The war elephant had turned sideways, stumbling
into a barbed wire fence just behind it. As the djinn charged into the swirling red clouds, Deryn’s throat began to burn, and she was glad for her goggles. But Alek didn’t waver—he tipped the djinn’s left shoulder down …

Metal crunched and tore around them, a shock wave thundering through the djinn’s huge frame. The world spun in the viewport, sky and ground and darkness flashing past. Alek swore, twisting at the controls, and a lungful of spices set Deryn coughing.

Finally the djinn stopped spinning; it was listing at a crazy angle. Deryn sprayed a squick of steam to clear the air, unstrapped herself, and leaned out the viewport.

The white clouds around them parted, revealing the elephant lying motionless on its side.

“We got them!”

“Snootful!” Bovril shouted.

“But why are we leaning like this?” Alek cried. “And what in blazes is holding us up?”

Deryn leaned out farther, and saw glittering metal everywhere. The djinn had stumbled through the barbed wire fence, pulling up a quarter mile of it.

“We’re tangled in that barking wire!”

Alek worked his foot pedals, and wires snapped and scraped. “There’s more of them ahead. We need steam cover—now.”

Deryn stoked the boilers, then looked through the viewport. Two miles in the distance the Tesla cannon rose up from the cliffs, half as tall as the Eiffel Tower.

Around its base three more war elephants stood waiting, their smokestacks belching to life.

“Are the others anywhere about?” Alek asked.

Deryn leaned out the viewport, looking backward. There was nothing on the horizon but the silhouettes of short salt-sheered trees along the cliff tops. Then she spotted them—a trio of smoke trails against the starlight, no more than two miles away.

“Aye, all of them! Three kilometers or so behind us.” She glanced at the pressure gauge, which was only now beginning to climb again. “And a good thing too. It’ll be a few minutes before we can throw again.”

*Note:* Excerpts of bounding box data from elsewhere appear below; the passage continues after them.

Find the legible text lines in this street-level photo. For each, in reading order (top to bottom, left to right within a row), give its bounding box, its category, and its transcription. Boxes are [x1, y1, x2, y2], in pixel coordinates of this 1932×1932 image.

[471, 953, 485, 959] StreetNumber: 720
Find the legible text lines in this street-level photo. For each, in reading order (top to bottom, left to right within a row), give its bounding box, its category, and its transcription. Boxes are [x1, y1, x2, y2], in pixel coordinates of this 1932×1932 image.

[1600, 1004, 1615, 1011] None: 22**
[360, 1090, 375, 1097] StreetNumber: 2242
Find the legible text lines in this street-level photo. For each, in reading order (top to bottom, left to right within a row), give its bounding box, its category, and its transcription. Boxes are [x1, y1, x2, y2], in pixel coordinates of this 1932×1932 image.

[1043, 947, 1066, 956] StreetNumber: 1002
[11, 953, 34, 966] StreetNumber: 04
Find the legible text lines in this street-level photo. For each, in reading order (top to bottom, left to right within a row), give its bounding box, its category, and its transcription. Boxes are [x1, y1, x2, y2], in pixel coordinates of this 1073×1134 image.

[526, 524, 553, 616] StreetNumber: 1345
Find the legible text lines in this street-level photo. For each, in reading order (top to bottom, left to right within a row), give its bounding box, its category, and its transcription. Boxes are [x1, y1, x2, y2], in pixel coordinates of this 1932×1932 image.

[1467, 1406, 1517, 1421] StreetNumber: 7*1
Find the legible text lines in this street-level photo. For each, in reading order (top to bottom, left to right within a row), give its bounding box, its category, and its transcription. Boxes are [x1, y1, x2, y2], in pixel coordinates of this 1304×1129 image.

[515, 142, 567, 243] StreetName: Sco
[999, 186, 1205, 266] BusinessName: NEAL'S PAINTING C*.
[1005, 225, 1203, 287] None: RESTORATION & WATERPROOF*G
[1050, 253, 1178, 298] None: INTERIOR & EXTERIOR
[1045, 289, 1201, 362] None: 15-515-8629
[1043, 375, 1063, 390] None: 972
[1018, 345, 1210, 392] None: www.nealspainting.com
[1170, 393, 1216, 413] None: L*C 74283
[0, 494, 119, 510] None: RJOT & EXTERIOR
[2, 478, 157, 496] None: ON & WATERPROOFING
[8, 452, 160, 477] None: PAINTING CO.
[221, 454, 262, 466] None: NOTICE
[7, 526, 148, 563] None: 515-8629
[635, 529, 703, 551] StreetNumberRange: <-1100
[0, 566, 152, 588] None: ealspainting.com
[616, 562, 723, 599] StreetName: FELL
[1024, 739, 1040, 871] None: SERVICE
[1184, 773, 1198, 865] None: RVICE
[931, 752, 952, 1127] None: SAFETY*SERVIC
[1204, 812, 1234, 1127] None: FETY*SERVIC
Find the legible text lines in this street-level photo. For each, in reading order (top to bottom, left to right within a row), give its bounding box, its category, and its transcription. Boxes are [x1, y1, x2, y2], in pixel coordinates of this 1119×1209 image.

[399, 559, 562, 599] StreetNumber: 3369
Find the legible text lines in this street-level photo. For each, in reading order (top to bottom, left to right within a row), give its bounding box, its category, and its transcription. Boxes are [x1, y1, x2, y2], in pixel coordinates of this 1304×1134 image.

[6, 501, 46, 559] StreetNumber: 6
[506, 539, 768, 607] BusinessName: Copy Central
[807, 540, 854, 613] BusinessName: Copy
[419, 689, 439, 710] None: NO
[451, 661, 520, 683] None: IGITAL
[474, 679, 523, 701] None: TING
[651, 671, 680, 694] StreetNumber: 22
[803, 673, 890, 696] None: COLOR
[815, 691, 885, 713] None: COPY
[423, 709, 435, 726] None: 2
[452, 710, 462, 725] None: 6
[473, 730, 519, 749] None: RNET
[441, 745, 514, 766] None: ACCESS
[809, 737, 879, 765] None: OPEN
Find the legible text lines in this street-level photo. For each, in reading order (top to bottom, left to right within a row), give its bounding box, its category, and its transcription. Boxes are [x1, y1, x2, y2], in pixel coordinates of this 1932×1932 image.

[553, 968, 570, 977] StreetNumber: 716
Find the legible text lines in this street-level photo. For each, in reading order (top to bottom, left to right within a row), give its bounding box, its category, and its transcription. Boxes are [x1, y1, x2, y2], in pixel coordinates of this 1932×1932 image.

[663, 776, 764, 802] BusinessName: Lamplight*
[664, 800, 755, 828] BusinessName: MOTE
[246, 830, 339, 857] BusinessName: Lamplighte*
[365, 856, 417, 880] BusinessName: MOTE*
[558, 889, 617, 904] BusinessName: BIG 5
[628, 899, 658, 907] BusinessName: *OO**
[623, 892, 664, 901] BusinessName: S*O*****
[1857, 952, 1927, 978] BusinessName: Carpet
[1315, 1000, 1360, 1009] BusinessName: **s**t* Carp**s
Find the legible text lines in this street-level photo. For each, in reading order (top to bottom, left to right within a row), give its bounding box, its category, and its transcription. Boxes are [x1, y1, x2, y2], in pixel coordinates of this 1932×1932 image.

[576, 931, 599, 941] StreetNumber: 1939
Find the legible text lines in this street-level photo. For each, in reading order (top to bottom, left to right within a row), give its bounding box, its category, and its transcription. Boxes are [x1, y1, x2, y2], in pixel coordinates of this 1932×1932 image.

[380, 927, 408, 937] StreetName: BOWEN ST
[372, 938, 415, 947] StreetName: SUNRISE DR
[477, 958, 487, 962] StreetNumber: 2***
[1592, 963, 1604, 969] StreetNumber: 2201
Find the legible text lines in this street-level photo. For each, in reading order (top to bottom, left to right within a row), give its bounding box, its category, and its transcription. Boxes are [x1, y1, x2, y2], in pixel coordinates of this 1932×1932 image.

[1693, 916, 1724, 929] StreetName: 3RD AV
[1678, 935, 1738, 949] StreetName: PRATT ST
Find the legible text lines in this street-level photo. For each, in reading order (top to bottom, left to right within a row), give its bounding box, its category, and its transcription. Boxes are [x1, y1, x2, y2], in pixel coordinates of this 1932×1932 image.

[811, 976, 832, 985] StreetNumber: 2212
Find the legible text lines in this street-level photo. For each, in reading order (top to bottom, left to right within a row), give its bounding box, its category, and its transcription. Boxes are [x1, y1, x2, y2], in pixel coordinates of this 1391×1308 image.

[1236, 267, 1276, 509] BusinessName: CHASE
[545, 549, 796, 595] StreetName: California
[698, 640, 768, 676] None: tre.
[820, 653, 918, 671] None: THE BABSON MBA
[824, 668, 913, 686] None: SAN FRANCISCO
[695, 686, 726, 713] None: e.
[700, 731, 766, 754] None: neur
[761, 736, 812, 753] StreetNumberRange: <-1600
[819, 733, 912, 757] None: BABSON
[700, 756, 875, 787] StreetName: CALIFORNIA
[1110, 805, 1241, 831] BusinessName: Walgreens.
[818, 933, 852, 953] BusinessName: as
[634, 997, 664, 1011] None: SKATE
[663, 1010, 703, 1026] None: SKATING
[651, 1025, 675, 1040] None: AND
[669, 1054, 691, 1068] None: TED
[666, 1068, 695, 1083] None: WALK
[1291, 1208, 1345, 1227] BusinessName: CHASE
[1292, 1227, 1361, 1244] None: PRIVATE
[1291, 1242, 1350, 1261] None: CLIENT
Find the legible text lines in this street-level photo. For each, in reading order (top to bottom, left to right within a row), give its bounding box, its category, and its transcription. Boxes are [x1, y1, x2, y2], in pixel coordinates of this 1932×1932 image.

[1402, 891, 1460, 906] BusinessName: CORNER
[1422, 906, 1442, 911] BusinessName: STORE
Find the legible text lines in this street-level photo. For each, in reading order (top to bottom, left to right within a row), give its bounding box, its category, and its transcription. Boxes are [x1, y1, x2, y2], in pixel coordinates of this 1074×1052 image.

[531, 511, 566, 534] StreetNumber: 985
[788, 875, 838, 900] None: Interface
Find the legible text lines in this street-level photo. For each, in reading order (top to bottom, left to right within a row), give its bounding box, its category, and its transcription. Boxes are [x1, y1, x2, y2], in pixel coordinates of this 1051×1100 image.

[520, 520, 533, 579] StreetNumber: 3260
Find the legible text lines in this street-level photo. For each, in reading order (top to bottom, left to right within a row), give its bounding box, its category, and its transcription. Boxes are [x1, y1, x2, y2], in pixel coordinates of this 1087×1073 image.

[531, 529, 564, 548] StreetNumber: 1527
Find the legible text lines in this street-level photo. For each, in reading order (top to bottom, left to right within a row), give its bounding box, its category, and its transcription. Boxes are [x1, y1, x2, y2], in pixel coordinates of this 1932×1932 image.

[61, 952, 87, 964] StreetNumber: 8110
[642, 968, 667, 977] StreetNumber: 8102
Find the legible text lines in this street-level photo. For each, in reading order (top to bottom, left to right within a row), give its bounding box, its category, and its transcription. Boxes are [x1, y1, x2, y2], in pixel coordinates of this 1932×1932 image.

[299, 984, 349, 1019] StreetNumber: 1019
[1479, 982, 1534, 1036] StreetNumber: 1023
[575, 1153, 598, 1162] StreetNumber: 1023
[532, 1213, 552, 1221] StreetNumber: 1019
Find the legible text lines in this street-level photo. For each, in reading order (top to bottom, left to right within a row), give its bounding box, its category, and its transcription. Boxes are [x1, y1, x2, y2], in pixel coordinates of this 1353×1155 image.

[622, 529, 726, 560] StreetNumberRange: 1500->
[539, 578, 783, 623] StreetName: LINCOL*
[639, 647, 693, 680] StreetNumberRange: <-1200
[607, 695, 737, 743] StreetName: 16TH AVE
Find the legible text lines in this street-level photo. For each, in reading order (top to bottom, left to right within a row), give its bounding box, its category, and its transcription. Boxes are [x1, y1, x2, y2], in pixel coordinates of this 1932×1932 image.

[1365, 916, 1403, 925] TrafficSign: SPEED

“We don’t have that much time. Give us some cover while I shake this wire off.”

As Deryn reached for the steam cannon lever, one of the war elephants fired. The shell landed short, but close, and Deryn was thrown backward from the controls. Gravel and dirt spat through the viewport, leaving a scratch on her goggles.

“If you please, Mr. Sharp?” Alek asked.


Mr.
Sharp,” Bovril repeated with a chuckle.

Deryn scrambled up from the floor to pull the lever, and hissing filled her ears. The pilot’s cabin was suddenly as hot and humid as a greenhouse.

Outside the viewport the world disappeared behind a veil of white.

Alek worked the pedals and saunters, blindly tearing at the tangle of barbed wire. More gunfire boomed beyond the steam cloud, but the answering explosions sounded in the distance.

“They’re shooting at the others,” Deryn said.

“Then now’s the time to attack! Get me some pressure in my throwing arm.”

“I’d be happy to, Your Highness.” Deryn pulled the engine stokers again. “But we’ve emptied the boilers to make this steam, and now you’re dancing about like a loon, which is taking even more power!”

“Fine, then,” Alek said, bringing the djinn into a crouched halt. As the engines idled, the ranging gauge began to climb again.

Through the whiteness came the clatter of machine guns—the Ottomans were firing into the bank of steam clouds, listening to see where their bullets hit metal.